Younger women with non-alcoholic fatty liver disease are at almost five times greater risk of type 2 diabetes, according to new research.
This far exceeded that observed in older women and men, who were around twice as likely to develop diabetes if they had the liver condition.
The international study also shows for the first time how fatty liver disease can be used to improve risk prediction of type 2 diabetes.
Southampton’s Professor Chris Byrne collaborated on the cohort study of over 245,000 people in South Korea.
Researchers have published their findings in Hepatology.
Progressive liver disease
Non-alcoholic fatty liver disease (NAFLD) is the term for a range of conditions caused by a build-up of fat in the liver. It's usually seen in people who are overweight or obese, and is estimated to affect around a quarter of the world’s population.
It has four stages, where the liver becomes progressively more damaged.
It is known that NALFD can play a role in the development of type 2 diabetes. However the effects of sex and menopausal status on this association remain unclear.
Korean cohort study
This latest research analysed data from 245,054 adults in South Korea who started the programme without diabetes.
The Kangbuk Samsung Health Study included 109,810 premenopausal women, 4,958 postmenopausal women and 130,286 men.
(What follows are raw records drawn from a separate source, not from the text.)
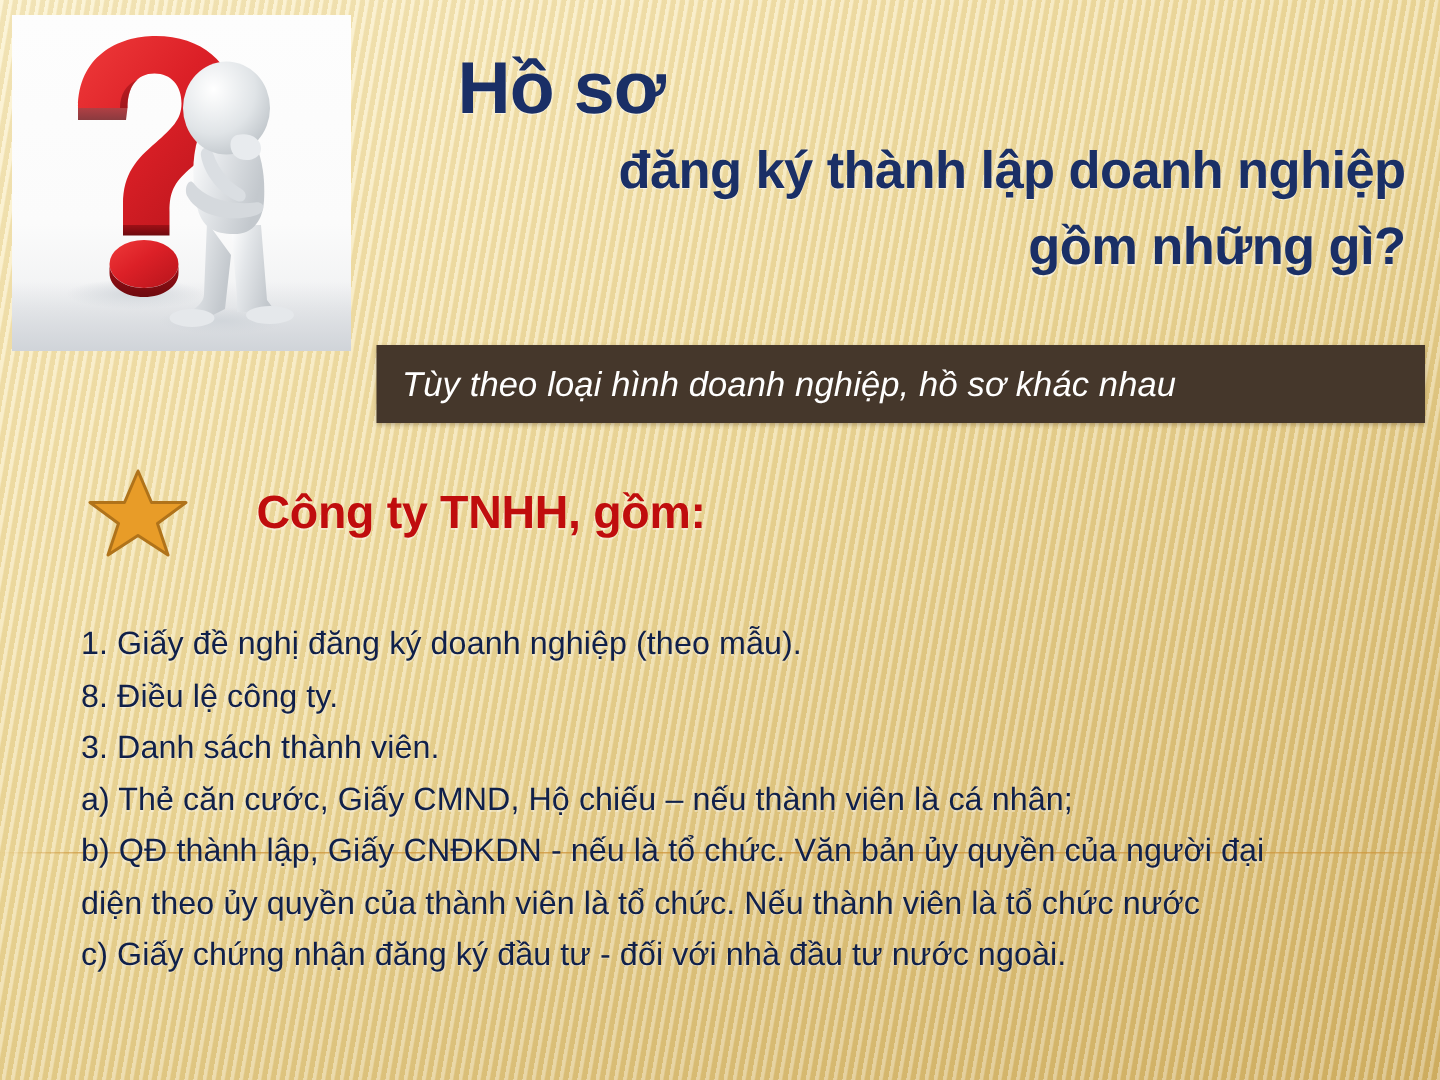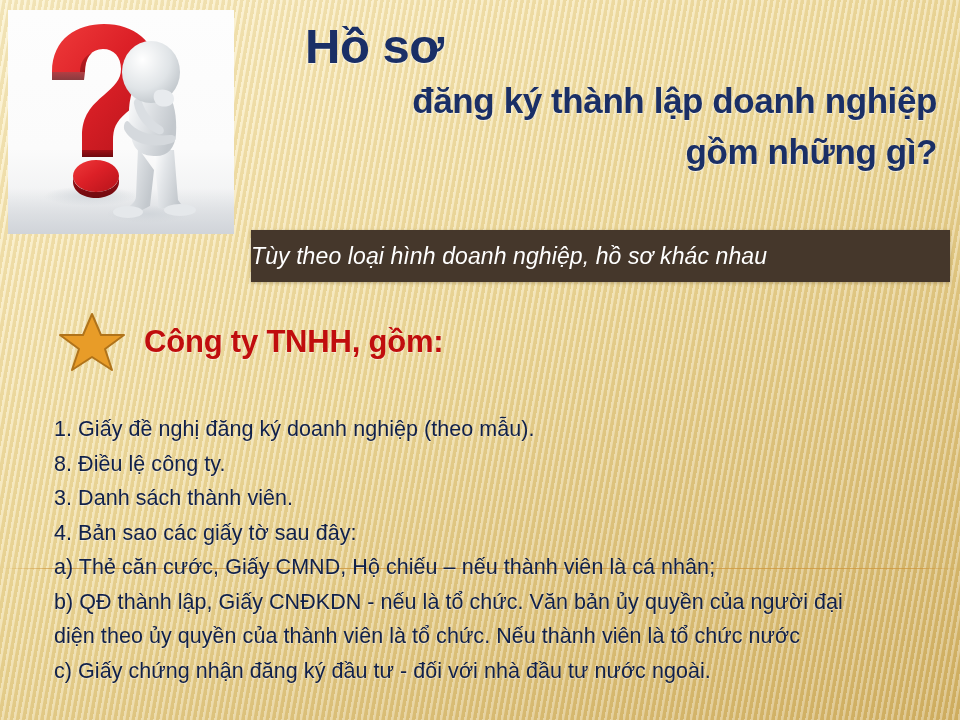--- a/index.html
+++ b/index.html
@@ -43,21 +43,21 @@
     left: 0; right: 0; bottom: 0;
     height: 46px;
     background: linear-gradient(180deg, rgba(225,227,230,0) 0%, rgba(216,219,223,0.85) 60%, rgba(208,212,217,1) 100%);
   }
   #qimage svg { position: absolute; left: 0; top: 0; }
 
   
   #title-block {
     position: absolute;
     left: 305px;
-    top: 22px;
+    top: 35px;
     width: 640px;
     color: #1a2f66;
     text-shadow: 0 1px 0 rgba(255,255,255,0.55);
   }
   #title-main {
     font-size: 49px;
     font-weight: bold;
     line-height: 1.02;
     letter-spacing: -0.5px;
     margin: 0 0 2px 0;
@@ -81,38 +81,39 @@
     background: #45372b;
     box-shadow: 0 1px 3px rgba(90,70,40,0.35);
     display: flex;
     align-items: center;
   }
   #banner-text {
     color: #ffffff;
     font-style: italic;
     font-size: 23px;
     font-weight: normal;
+    padding-left: 17px;
     letter-spacing: 0.1px;
     white-space: nowrap;
   }
 
   
   #heading-row {
     position: absolute;
     left: 58px;
     top: 310px;
     display: flex;
     align-items: center;
   }
   #star-icon { width: 68px; height: 64px; flex: 0 0 auto; }
   #heading-text {
     color: #c00d0d;
     font-size: 31px;
     font-weight: bold;
-    margin-left: 18px;
+    margin-left: 45px;
     letter-spacing: -0.2px;
     text-shadow: 0 1px 0 rgba(255,255,255,0.4);
     white-space: nowrap;
   }
 
   
   #divider {
     position: absolute;
     left: 0;
     top: 568px;
@@ -223,20 +224,19 @@
     </svg>
     <span id="heading-text">Công ty TNHH, gồm:</span>
   </div>
 
   <div id="divider"></div>
 
   <div id="body-list">
     <p>1. Giấy đề nghị đăng ký doanh nghiệp (theo mẫu).</p>
     <p>8. Điều lệ công ty.</p>
     <p>3. Danh sách thành viên.</p>
-    <p>4. Bản sao các giấy tờ sau đây:</p>
     <p>a) Thẻ căn cước, Giấy CMND, Hộ chiếu – nếu thành viên là cá nhân;</p>
     <p>b) QĐ thành lập, Giấy CNĐKDN - nếu là tổ chức.  Văn bản ủy quyền của người đại</p>
     <p>diện theo ủy quyền của thành viên là tổ chức. Nếu thành viên là tổ chức nước</p>
     <p>c) Giấy chứng nhận đăng ký đầu tư - đối với nhà đầu tư nước ngoài.</p>
   </div>
 
 </div>
 
 </body></html>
Participants were followed for around five years, with 8,381 going on to develop type 2 diabetes.
Prof Byrne worked with researchers from Kangbuk Samsung Hospital and the University of Edinburgh on the new findings.
Increased risk factor
Overall, a diagnosis of NAFLD was found to more than double the chances of someone developing new type 2 diabetes.
The addition of NAFLD to conventional risk factors improved risk prediction for type 2 diabetes in both sexes, with a greater improvement in women than men.
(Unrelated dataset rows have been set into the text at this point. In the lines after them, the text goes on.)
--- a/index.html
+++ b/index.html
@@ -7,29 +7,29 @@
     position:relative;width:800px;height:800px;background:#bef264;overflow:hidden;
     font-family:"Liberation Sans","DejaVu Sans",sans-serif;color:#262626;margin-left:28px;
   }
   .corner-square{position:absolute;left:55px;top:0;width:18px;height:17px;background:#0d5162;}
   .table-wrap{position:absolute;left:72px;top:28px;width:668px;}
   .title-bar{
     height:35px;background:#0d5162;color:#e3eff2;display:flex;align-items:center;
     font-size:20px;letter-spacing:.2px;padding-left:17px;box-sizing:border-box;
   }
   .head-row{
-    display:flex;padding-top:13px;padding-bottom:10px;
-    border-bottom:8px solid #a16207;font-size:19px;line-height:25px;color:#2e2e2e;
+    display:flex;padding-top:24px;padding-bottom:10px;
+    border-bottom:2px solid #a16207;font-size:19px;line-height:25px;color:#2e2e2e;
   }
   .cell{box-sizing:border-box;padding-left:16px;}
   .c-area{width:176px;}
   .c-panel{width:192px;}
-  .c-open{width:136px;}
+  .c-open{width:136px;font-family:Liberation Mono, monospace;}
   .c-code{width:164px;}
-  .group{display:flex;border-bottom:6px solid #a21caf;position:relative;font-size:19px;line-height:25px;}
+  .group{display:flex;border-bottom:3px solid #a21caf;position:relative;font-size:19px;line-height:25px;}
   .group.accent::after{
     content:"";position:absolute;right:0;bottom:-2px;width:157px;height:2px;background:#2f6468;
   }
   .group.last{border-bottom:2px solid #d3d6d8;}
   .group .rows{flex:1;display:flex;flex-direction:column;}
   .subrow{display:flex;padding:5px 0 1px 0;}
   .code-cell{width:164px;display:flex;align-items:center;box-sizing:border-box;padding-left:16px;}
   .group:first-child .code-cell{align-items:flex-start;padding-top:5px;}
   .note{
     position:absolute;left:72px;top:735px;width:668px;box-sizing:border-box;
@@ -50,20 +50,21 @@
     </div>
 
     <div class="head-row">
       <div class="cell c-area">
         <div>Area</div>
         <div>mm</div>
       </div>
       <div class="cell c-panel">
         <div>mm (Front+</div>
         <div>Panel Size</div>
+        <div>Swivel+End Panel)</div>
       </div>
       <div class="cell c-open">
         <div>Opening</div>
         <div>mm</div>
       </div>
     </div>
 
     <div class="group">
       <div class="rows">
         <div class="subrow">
The analysis found that risk for developing type 2 diabetes was 4.6 times higher in premenopausal women with NAFLD. This compared to a 2.6 times higher risk for postmenopausal women and a 2.16 times higher risk for men.
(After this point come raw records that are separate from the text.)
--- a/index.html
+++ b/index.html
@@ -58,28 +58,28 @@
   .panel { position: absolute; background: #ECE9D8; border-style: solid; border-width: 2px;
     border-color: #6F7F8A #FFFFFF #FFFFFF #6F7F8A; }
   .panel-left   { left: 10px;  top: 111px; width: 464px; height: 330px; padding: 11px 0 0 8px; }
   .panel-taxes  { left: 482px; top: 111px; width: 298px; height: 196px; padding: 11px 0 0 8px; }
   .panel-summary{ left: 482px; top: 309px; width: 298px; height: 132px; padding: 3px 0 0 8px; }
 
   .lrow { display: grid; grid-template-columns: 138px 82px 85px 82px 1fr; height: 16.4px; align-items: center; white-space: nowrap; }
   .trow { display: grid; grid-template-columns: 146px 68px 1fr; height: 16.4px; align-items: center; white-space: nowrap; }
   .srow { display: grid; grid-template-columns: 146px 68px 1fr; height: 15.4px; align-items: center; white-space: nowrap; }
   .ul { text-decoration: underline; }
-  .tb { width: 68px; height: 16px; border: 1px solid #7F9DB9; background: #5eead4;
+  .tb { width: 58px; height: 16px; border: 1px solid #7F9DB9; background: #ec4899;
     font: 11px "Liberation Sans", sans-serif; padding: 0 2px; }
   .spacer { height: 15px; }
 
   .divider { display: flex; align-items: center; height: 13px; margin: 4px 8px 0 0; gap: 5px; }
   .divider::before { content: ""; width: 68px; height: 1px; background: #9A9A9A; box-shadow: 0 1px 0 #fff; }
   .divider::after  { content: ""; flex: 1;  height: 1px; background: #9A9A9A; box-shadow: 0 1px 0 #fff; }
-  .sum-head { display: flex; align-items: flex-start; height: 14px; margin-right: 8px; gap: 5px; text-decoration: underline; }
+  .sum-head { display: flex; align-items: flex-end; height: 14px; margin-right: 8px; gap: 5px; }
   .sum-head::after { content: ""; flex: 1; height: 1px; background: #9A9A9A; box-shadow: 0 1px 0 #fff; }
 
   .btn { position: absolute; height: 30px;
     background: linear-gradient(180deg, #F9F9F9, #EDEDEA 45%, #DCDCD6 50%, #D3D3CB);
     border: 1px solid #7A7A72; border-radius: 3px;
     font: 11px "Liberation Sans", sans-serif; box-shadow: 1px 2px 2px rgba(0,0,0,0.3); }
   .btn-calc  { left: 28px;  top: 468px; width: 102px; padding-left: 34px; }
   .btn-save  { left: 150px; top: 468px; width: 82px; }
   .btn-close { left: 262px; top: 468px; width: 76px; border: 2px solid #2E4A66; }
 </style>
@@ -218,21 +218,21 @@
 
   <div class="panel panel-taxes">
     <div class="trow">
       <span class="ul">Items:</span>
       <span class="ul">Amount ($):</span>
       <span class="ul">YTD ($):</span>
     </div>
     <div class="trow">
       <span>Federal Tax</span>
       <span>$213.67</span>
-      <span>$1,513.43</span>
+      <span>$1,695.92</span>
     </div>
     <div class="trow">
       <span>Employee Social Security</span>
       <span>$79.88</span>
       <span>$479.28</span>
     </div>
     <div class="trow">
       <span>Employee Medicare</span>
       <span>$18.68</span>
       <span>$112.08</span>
Prof Byrne, Professor of Endocrinology and Metabolism and Honorary Consultant Diabetologist & Metabolic Physician, said:
“These striking findings suggest that premenopausal women diagnosed with NAFLD should be considered at high risk of type 2 diabetes, and this group should be targeted for diabetes prevention.
“Our study also underscores the need for clinicians to be aware of a possible diagnosis of NAFLD and also to consider age- and sex-specific approaches for diabetes risk assessment and management.”
The research was funded by the NIHR Southampton Biomedical Research Centre and Sungkyunkwan University.